Substitute "艾里伍德" for every "埃里伍德" in the entries below and reproduce the text otherwise unchanged, omitting the pictures.

(Exercise material)

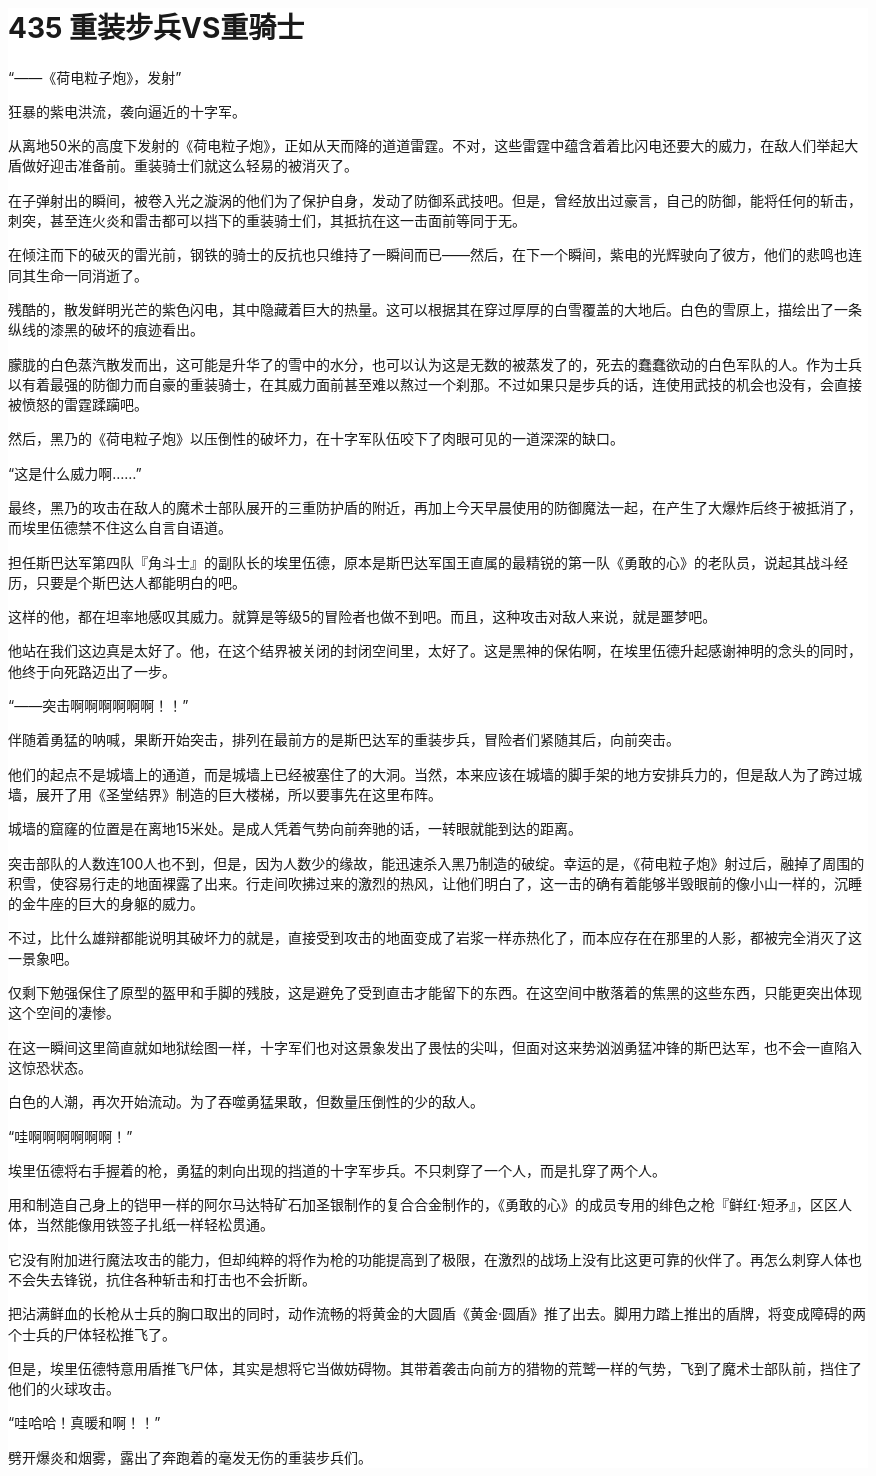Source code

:# 435 重装步兵VS重骑士

“——《荷电粒子炮》，发射”

狂暴的紫电洪流，袭向逼近的十字军。

从离地50米的高度下发射的《荷电粒子炮》，正如从天而降的道道雷霆。不对，这些雷霆中蕴含着着比闪电还要大的威力，在敌人们举起大盾做好迎击准备前。重装骑士们就这么轻易的被消灭了。

在子弹射出的瞬间，被卷入光之漩涡的他们为了保护自身，发动了防御系武技吧。但是，曾经放出过豪言，自己的防御，能将任何的斩击，刺突，甚至连火炎和雷击都可以挡下的重装骑士们，其抵抗在这一击面前等同于无。

在倾注而下的破灭的雷光前，钢铁的骑士的反抗也只维持了一瞬间而已——然后，在下一个瞬间，紫电的光辉驶向了彼方，他们的悲鸣也连同其生命一同消逝了。

残酷的，散发鲜明光芒的紫色闪电，其中隐藏着巨大的热量。这可以根据其在穿过厚厚的白雪覆盖的大地后。白色的雪原上，描绘出了一条纵线的漆黑的破坏的痕迹看出。

朦胧的白色蒸汽散发而出，这可能是升华了的雪中的水分，也可以认为这是无数的被蒸发了的，死去的蠢蠢欲动的白色军队的人。作为士兵以有着最强的防御力而自豪的重装骑士，在其威力面前甚至难以熬过一个刹那。不过如果只是步兵的话，连使用武技的机会也没有，会直接被愤怒的雷霆蹂躏吧。

然后，黑乃的《荷电粒子炮》以压倒性的破坏力，在十字军队伍咬下了肉眼可见的一道深深的缺口。

“这是什么威力啊……”

最终，黑乃的攻击在敌人的魔术士部队展开的三重防护盾的附近，再加上今天早晨使用的防御魔法一起，在产生了大爆炸后终于被抵消了，而埃里伍德禁不住这么自言自语道。

担任斯巴达军第四队『角斗士』的副队长的埃里伍德，原本是斯巴达军国王直属的最精锐的第一队《勇敢的心》的老队员，说起其战斗经历，只要是个斯巴达人都能明白的吧。

这样的他，都在坦率地感叹其威力。就算是等级5的冒险者也做不到吧。而且，这种攻击对敌人来说，就是噩梦吧。

他站在我们这边真是太好了。他，在这个结界被关闭的封闭空间里，太好了。这是黑神的保佑啊，在埃里伍德升起感谢神明的念头的同时，他终于向死路迈出了一步。

“——突击啊啊啊啊啊啊！！”

伴随着勇猛的呐喊，果断开始突击，排列在最前方的是斯巴达军的重装步兵，冒险者们紧随其后，向前突击。

他们的起点不是城墙上的通道，而是城墙上已经被塞住了的大洞。当然，本来应该在城墙的脚手架的地方安排兵力的，但是敌人为了跨过城墙，展开了用《圣堂结界》制造的巨大楼梯，所以要事先在这里布阵。

城墙的窟窿的位置是在离地15米处。是成人凭着气势向前奔驰的话，一转眼就能到达的距离。

突击部队的人数连100人也不到，但是，因为人数少的缘故，能迅速杀入黑乃制造的破绽。幸运的是，《荷电粒子炮》射过后，融掉了周围的积雪，使容易行走的地面裸露了出来。行走间吹拂过来的激烈的热风，让他们明白了，这一击的确有着能够半毁眼前的像小山一样的，沉睡的金牛座的巨大的身躯的威力。

不过，比什么雄辩都能说明其破坏力的就是，直接受到攻击的地面变成了岩浆一样赤热化了，而本应存在在那里的人影，都被完全消灭了这一景象吧。

仅剩下勉强保住了原型的盔甲和手脚的残肢，这是避免了受到直击才能留下的东西。在这空间中散落着的焦黑的这些东西，只能更突出体现这个空间的凄惨。

在这一瞬间这里简直就如地狱绘图一样，十字军们也对这景象发出了畏怯的尖叫，但面对这来势汹汹勇猛冲锋的斯巴达军，也不会一直陷入这惊恐状态。

白色的人潮，再次开始流动。为了吞噬勇猛果敢，但数量压倒性的少的敌人。

“哇啊啊啊啊啊啊！”

埃里伍德将右手握着的枪，勇猛的刺向出现的挡道的十字军步兵。不只刺穿了一个人，而是扎穿了两个人。

用和制造自己身上的铠甲一样的阿尔马达特矿石加圣银制作的复合合金制作的，《勇敢的心》的成员专用的绯色之枪『鲜红·短矛』，区区人体，当然能像用铁签子扎纸一样轻松贯通。

它没有附加进行魔法攻击的能力，但却纯粹的将作为枪的功能提高到了极限，在激烈的战场上没有比这更可靠的伙伴了。再怎么刺穿人体也不会失去锋锐，抗住各种斩击和打击也不会折断。

把沾满鲜血的长枪从士兵的胸口取出的同时，动作流畅的将黄金的大圆盾《黄金·圆盾》推了出去。脚用力踏上推出的盾牌，将变成障碍的两个士兵的尸体轻松推飞了。

但是，埃里伍德特意用盾推飞尸体，其实是想将它当做妨碍物。其带着袭击向前方的猎物的荒鹫一样的气势，飞到了魔术士部队前，挡住了他们的火球攻击。

“哇哈哈！真暖和啊！！”

劈开爆炎和烟雾，露出了奔跑着的毫发无伤的重装步兵们。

(End Exercise material)

> **Task response**
Source code

:# 435 重装步兵VS重骑士

“——《荷电粒子炮》，发射”

狂暴的紫电洪流，袭向逼近的十字军。

从离地50米的高度下发射的《荷电粒子炮》，正如从天而降的道道雷霆。不对，这些雷霆中蕴含着着比闪电还要大的威力，在敌人们举起大盾做好迎击准备前。重装骑士们就这么轻易的被消灭了。

在子弹射出的瞬间，被卷入光之漩涡的他们为了保护自身，发动了防御系武技吧。但是，曾经放出过豪言，自己的防御，能将任何的斩击，刺突，甚至连火炎和雷击都可以挡下的重装骑士们，其抵抗在这一击面前等同于无。

在倾注而下的破灭的雷光前，钢铁的骑士的反抗也只维持了一瞬间而已——然后，在下一个瞬间，紫电的光辉驶向了彼方，他们的悲鸣也连同其生命一同消逝了。

残酷的，散发鲜明光芒的紫色闪电，其中隐藏着巨大的热量。这可以根据其在穿过厚厚的白雪覆盖的大地后。白色的雪原上，描绘出了一条纵线的漆黑的破坏的痕迹看出。

朦胧的白色蒸汽散发而出，这可能是升华了的雪中的水分，也可以认为这是无数的被蒸发了的，死去的蠢蠢欲动的白色军队的人。作为士兵以有着最强的防御力而自豪的重装骑士，在其威力面前甚至难以熬过一个刹那。不过如果只是步兵的话，连使用武技的机会也没有，会直接被愤怒的雷霆蹂躏吧。

然后，黑乃的《荷电粒子炮》以压倒性的破坏力，在十字军队伍咬下了肉眼可见的一道深深的缺口。

“这是什么威力啊……”

最终，黑乃的攻击在敌人的魔术士部队展开的三重防护盾的附近，再加上今天早晨使用的防御魔法一起，在产生了大爆炸后终于被抵消了，而艾里伍德禁不住这么自言自语道。

担任斯巴达军第四队『角斗士』的副队长的艾里伍德，原本是斯巴达军国王直属的最精锐的第一队《勇敢的心》的老队员，说起其战斗经历，只要是个斯巴达人都能明白的吧。

这样的他，都在坦率地感叹其威力。就算是等级5的冒险者也做不到吧。而且，这种攻击对敌人来说，就是噩梦吧。

他站在我们这边真是太好了。他，在这个结界被关闭的封闭空间里，太好了。这是黑神的保佑啊，在艾里伍德升起感谢神明的念头的同时，他终于向死路迈出了一步。

“——突击啊啊啊啊啊啊！！”

伴随着勇猛的呐喊，果断开始突击，排列在最前方的是斯巴达军的重装步兵，冒险者们紧随其后，向前突击。

他们的起点不是城墙上的通道，而是城墙上已经被塞住了的大洞。当然，本来应该在城墙的脚手架的地方安排兵力的，但是敌人为了跨过城墙，展开了用《圣堂结界》制造的巨大楼梯，所以要事先在这里布阵。

城墙的窟窿的位置是在离地15米处。是成人凭着气势向前奔驰的话，一转眼就能到达的距离。

突击部队的人数连100人也不到，但是，因为人数少的缘故，能迅速杀入黑乃制造的破绽。幸运的是，《荷电粒子炮》射过后，融掉了周围的积雪，使容易行走的地面裸露了出来。行走间吹拂过来的激烈的热风，让他们明白了，这一击的确有着能够半毁眼前的像小山一样的，沉睡的金牛座的巨大的身躯的威力。

不过，比什么雄辩都能说明其破坏力的就是，直接受到攻击的地面变成了岩浆一样赤热化了，而本应存在在那里的人影，都被完全消灭了这一景象吧。

仅剩下勉强保住了原型的盔甲和手脚的残肢，这是避免了受到直击才能留下的东西。在这空间中散落着的焦黑的这些东西，只能更突出体现这个空间的凄惨。

在这一瞬间这里简直就如地狱绘图一样，十字军们也对这景象发出了畏怯的尖叫，但面对这来势汹汹勇猛冲锋的斯巴达军，也不会一直陷入这惊恐状态。

白色的人潮，再次开始流动。为了吞噬勇猛果敢，但数量压倒性的少的敌人。

“哇啊啊啊啊啊啊！”

艾里伍德将右手握着的枪，勇猛的刺向出现的挡道的十字军步兵。不只刺穿了一个人，而是扎穿了两个人。

用和制造自己身上的铠甲一样的阿尔马达特矿石加圣银制作的复合合金制作的，《勇敢的心》的成员专用的绯色之枪『鲜红·短矛』，区区人体，当然能像用铁签子扎纸一样轻松贯通。

它没有附加进行魔法攻击的能力，但却纯粹的将作为枪的功能提高到了极限，在激烈的战场上没有比这更可靠的伙伴了。再怎么刺穿人体也不会失去锋锐，抗住各种斩击和打击也不会折断。

把沾满鲜血的长枪从士兵的胸口取出的同时，动作流畅的将黄金的大圆盾《黄金·圆盾》推了出去。脚用力踏上推出的盾牌，将变成障碍的两个士兵的尸体轻松推飞了。

但是，艾里伍德特意用盾推飞尸体，其实是想将它当做妨碍物。其带着袭击向前方的猎物的荒鹫一样的气势，飞到了魔术士部队前，挡住了他们的火球攻击。

“哇哈哈！真暖和啊！！”

劈开爆炎和烟雾，露出了奔跑着的毫发无伤的重装步兵们。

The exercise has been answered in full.